━━ Material shown

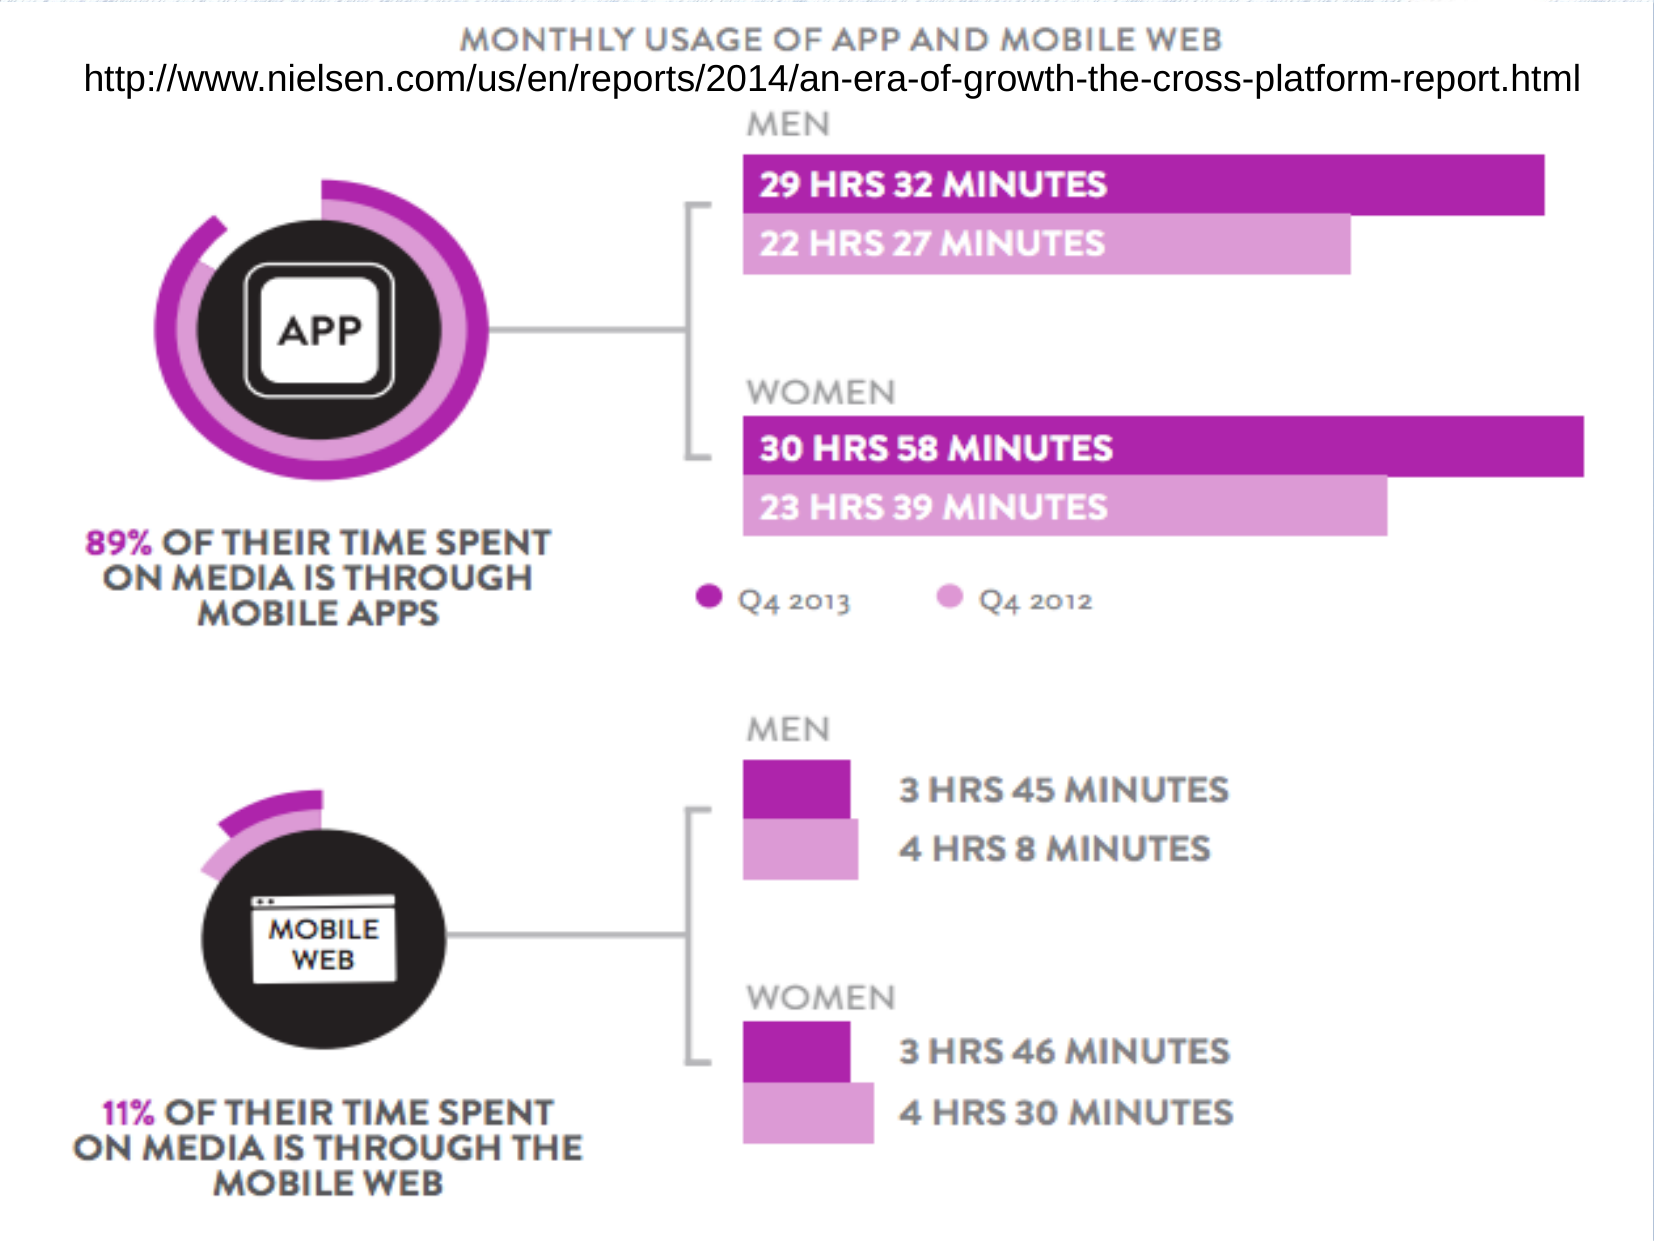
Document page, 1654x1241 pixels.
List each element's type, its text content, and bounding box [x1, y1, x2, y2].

text_box http://www.nielsen.com/us/en/reports/2014/an-era-of-growth-the-cross-platform-report.html [0, 49, 1654, 142]
picture [0, 0, 1654, 49]
picture [0, 142, 1654, 1241]
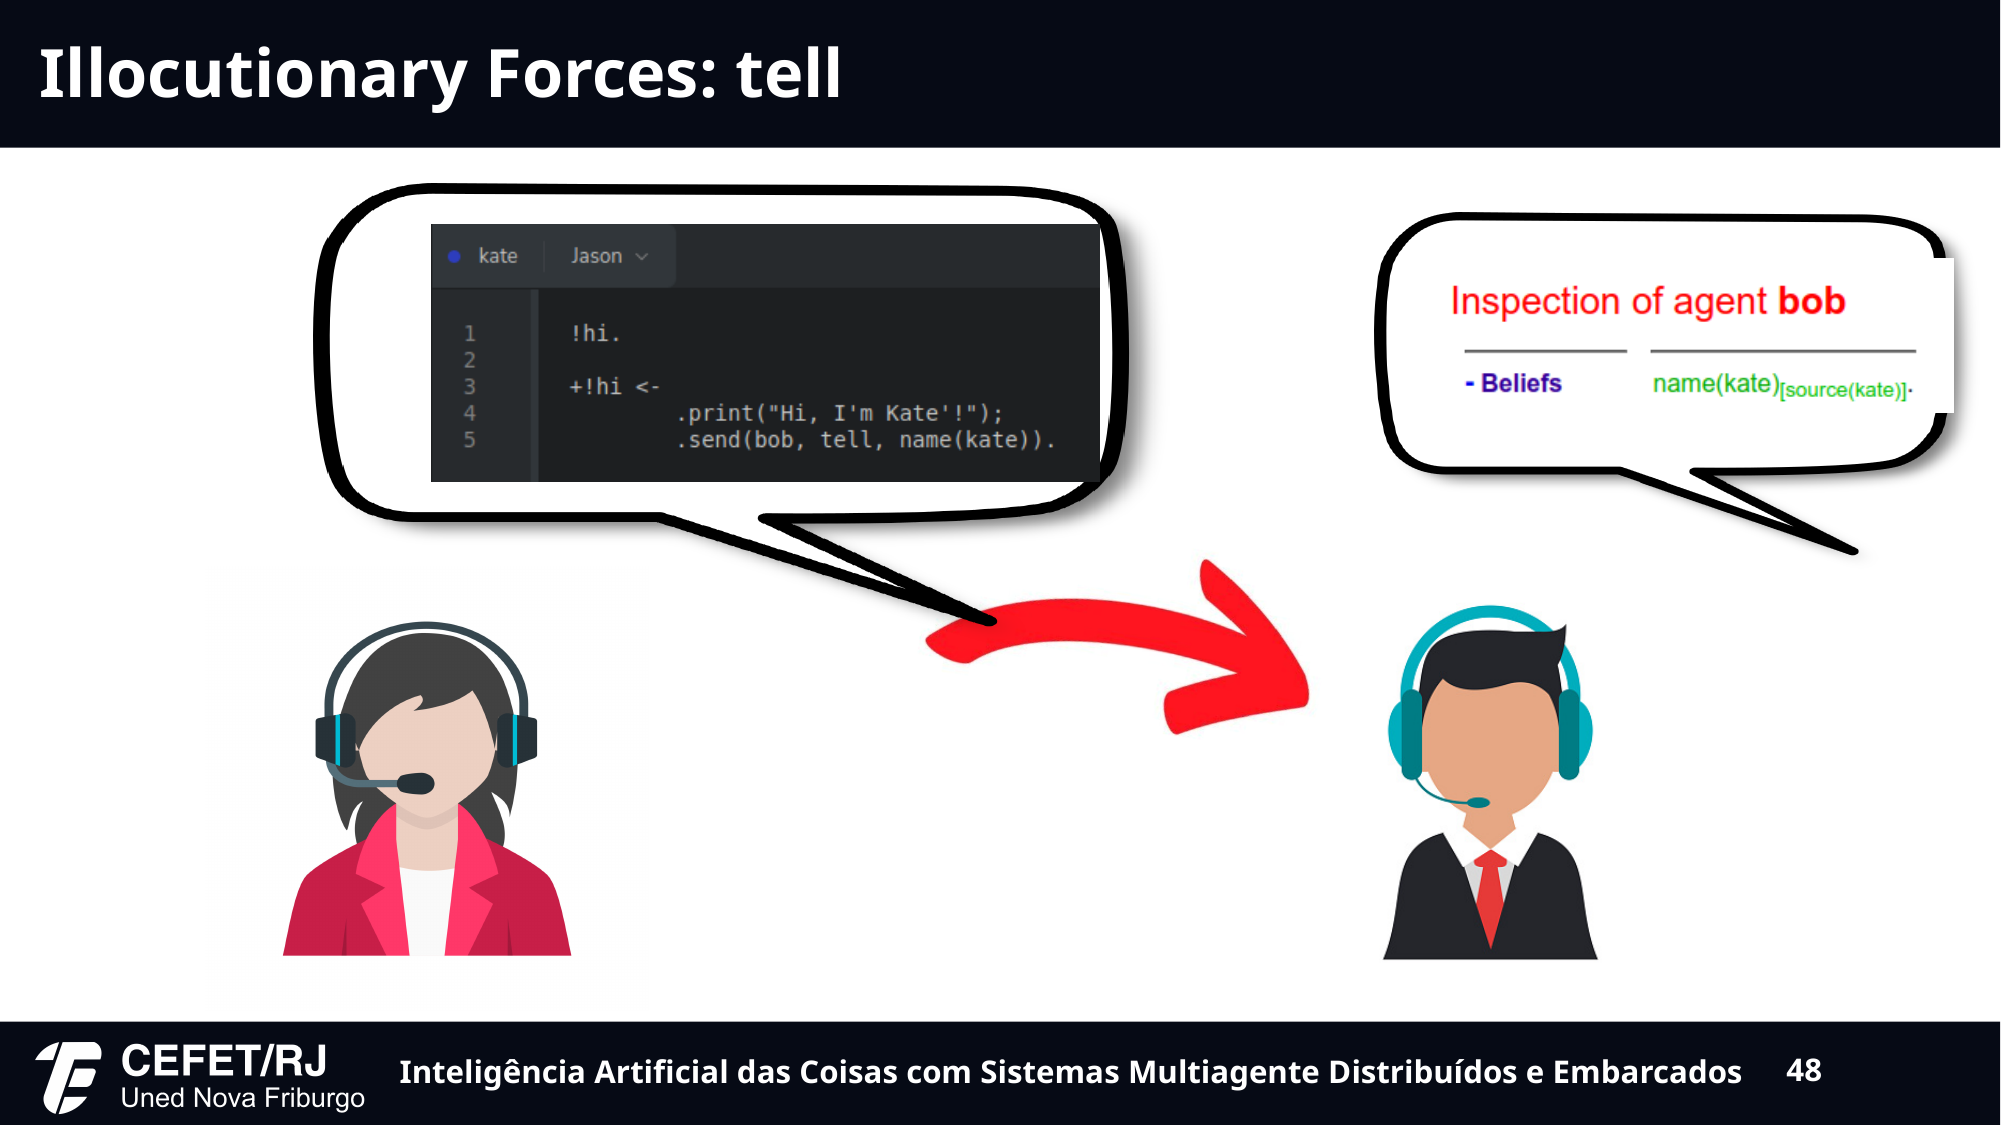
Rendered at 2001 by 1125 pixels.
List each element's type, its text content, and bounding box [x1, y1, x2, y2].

text_box Illocutionary Forces: tell [25, 23, 1999, 119]
picture [0, 183, 1980, 1125]
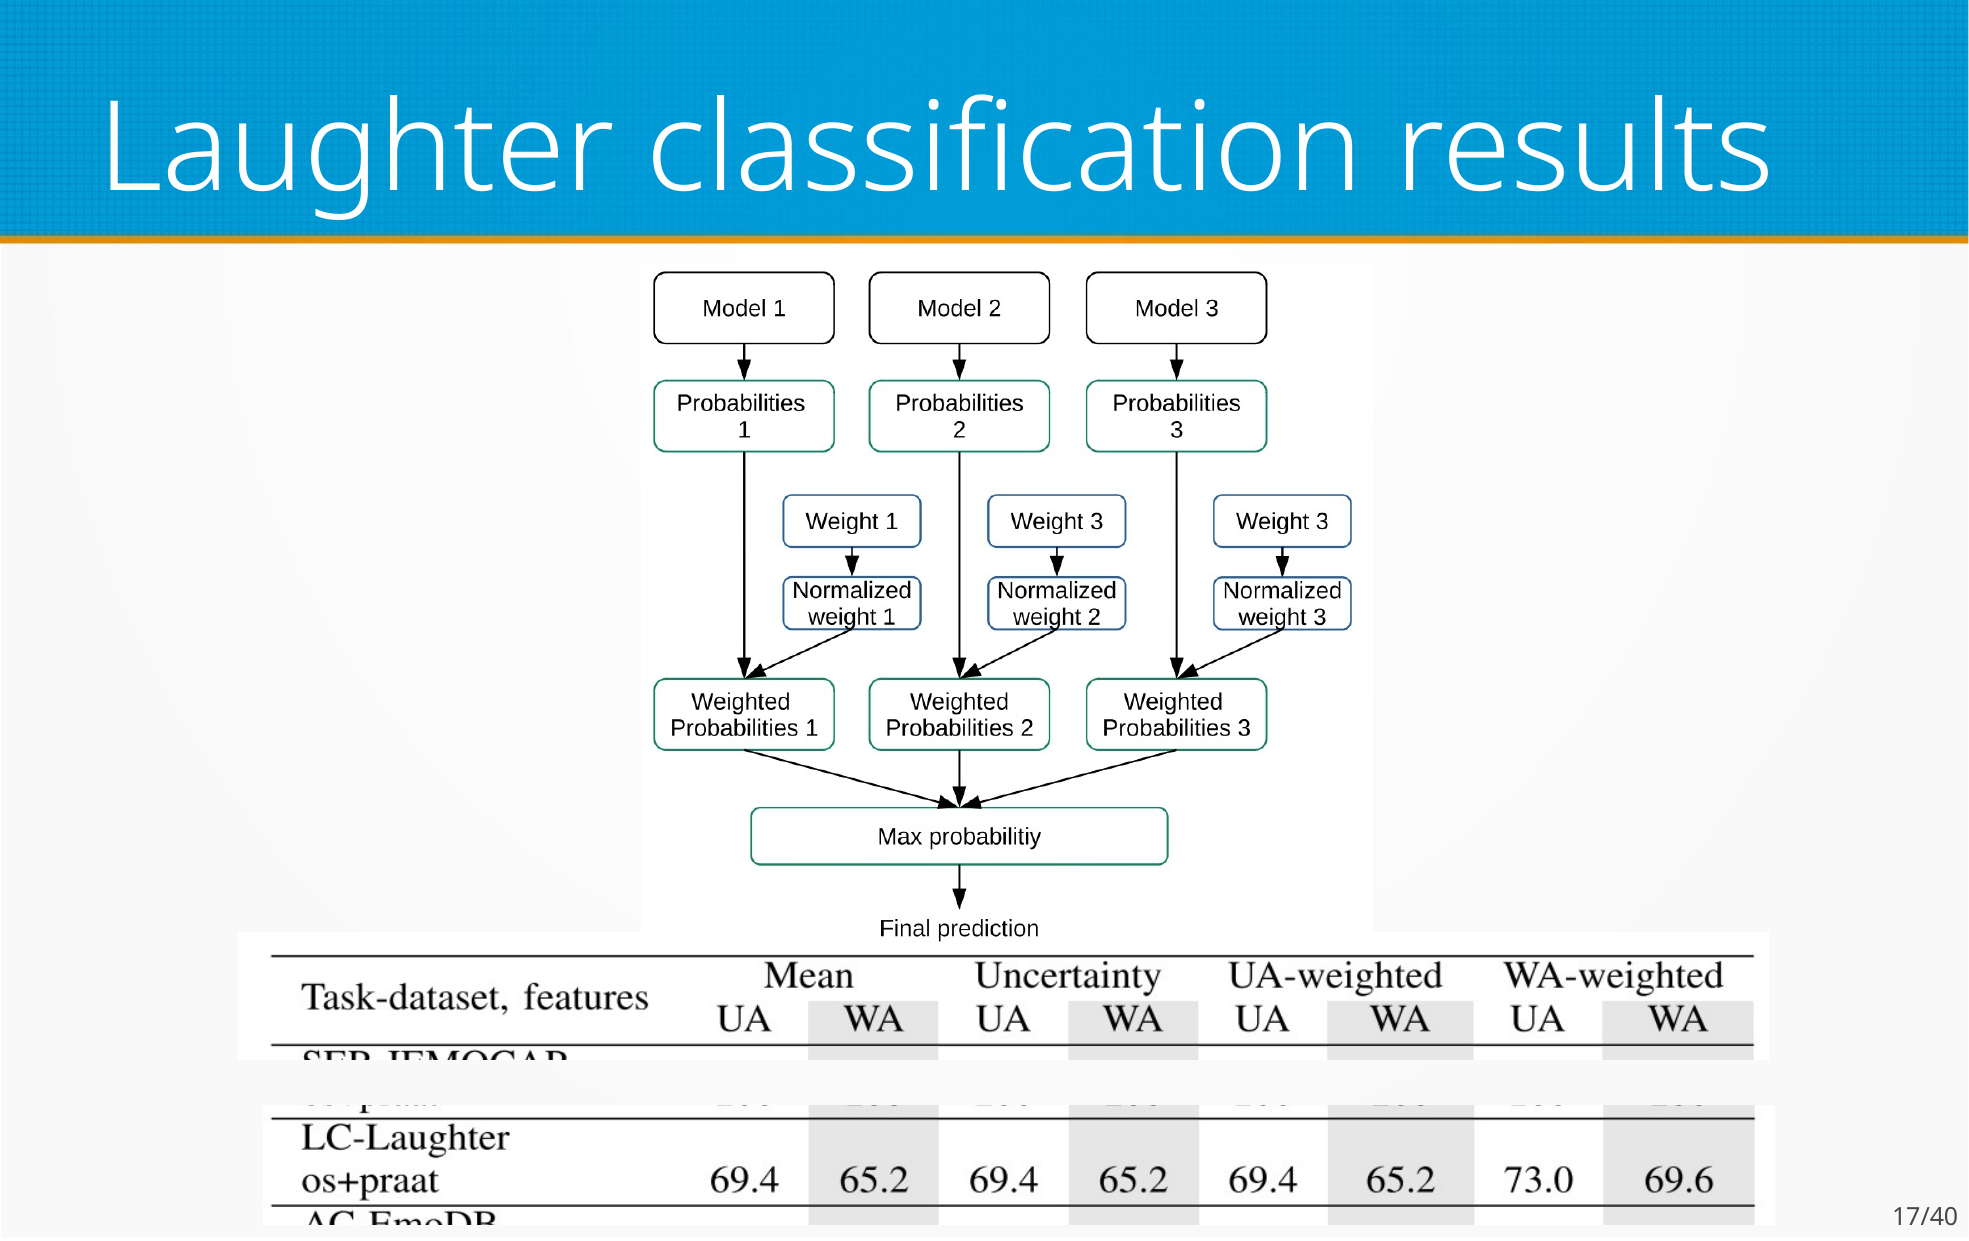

━━━━

## Exercise instructions
Rewrite all the material above as a numbered list of its lines, skipping blank lines and leaving out the pictures.

## Exercise solution
1. Document page, 1654x1241 pixels.
2. List each element's type, its text content, and bounding box [x1, y1, x2, y2].
3. text_box http://www.nielsen.com/us/en/reports/2014/an-era-of-growth-the-cross-platform-report.html [0, 49, 1654, 142]
4. picture [0, 0, 1654, 49]
5. picture [0, 142, 1654, 1241]
6. Rendered at 2001 by 1125 pixels.
7. List each element's type, its text content, and bounding box [x1, y1, x2, y2].
8. text_box Illocutionary Forces: tell [25, 23, 1999, 119]
9. picture [0, 183, 1980, 1125]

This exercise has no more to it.